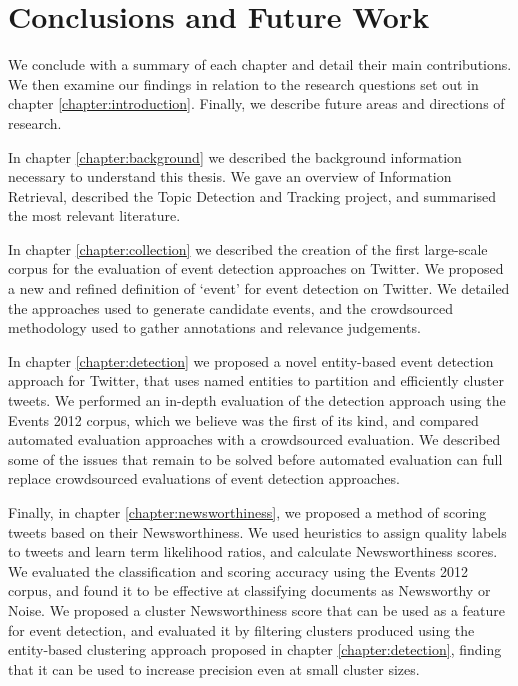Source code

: 
\chapter{Conclusions and Future Work}
\label{chapter:Conclusion}
We conclude with a summary of each chapter and detail their main contributions. We then examine our findings in relation to the research questions set out in chapter \ref{chapter:introduction}. Finally, we describe future areas and directions of research.

In chapter \ref{chapter:background} we described the background information necessary to understand this thesis. We gave an overview of Information Retrieval, described the Topic Detection and Tracking project, and summarised the most relevant literature.

In chapter \ref{chapter:collection} we described the creation of the first large-scale corpus for the evaluation of event detection approaches on Twitter.
We  proposed a new and refined definition of `event' for event detection on Twitter.
We detailed the approaches used to generate candidate events, and the crowdsourced methodology used to gather annotations and relevance judgements.

In chapter \ref{chapter:detection} we proposed a novel entity-based event detection approach for Twitter, that uses named entities to partition and efficiently cluster tweets.
We performed an in-depth evaluation of the detection approach using the Events 2012 corpus, which we believe was the first of its kind, and compared automated evaluation approaches with a crowdsourced evaluation. We described some of the issues that remain to be solved before automated evaluation can full replace crowdsourced evaluations of event detection approaches.

Finally, in chapter \ref{chapter:newsworthiness}, we proposed a method of scoring tweets based on their Newsworthiness.
We used heuristics to assign quality labels to tweets and learn term likelihood ratios, and calculate Newsworthiness scores.
We evaluated the classification and scoring accuracy using the Events 2012 corpus, and found it to be effective at classifying documents as Newsworthy or Noise.
We proposed a cluster Newsworthiness score that can be used as a feature for event detection, and evaluated it by filtering clusters produced using the entity-based clustering approach proposed in chapter \ref{chapter:detection}, finding that it can be used to increase precision even at small cluster sizes.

--------

All of the data should be returned word for word, with each picture left out.

Source code

: 
\chapter{Conclusions and Future Work}
\label{chapter:Conclusion}
We conclude with a summary of each chapter and detail their main contributions. We then examine our findings in relation to the research questions set out in chapter \ref{chapter:introduction}. Finally, we describe future areas and directions of research.

In chapter \ref{chapter:background} we described the background information necessary to understand this thesis. We gave an overview of Information Retrieval, described the Topic Detection and Tracking project, and summarised the most relevant literature.

In chapter \ref{chapter:collection} we described the creation of the first large-scale corpus for the evaluation of event detection approaches on Twitter.
We  proposed a new and refined definition of `event' for event detection on Twitter.
We detailed the approaches used to generate candidate events, and the crowdsourced methodology used to gather annotations and relevance judgements.

In chapter \ref{chapter:detection} we proposed a novel entity-based event detection approach for Twitter, that uses named entities to partition and efficiently cluster tweets.
We performed an in-depth evaluation of the detection approach using the Events 2012 corpus, which we believe was the first of its kind, and compared automated evaluation approaches with a crowdsourced evaluation. We described some of the issues that remain to be solved before automated evaluation can full replace crowdsourced evaluations of event detection approaches.

Finally, in chapter \ref{chapter:newsworthiness}, we proposed a method of scoring tweets based on their Newsworthiness.
We used heuristics to assign quality labels to tweets and learn term likelihood ratios, and calculate Newsworthiness scores.
We evaluated the classification and scoring accuracy using the Events 2012 corpus, and found it to be effective at classifying documents as Newsworthy or Noise.
We proposed a cluster Newsworthiness score that can be used as a feature for event detection, and evaluated it by filtering clusters produced using the entity-based clustering approach proposed in chapter \ref{chapter:detection}, finding that it can be used to increase precision even at small cluster sizes.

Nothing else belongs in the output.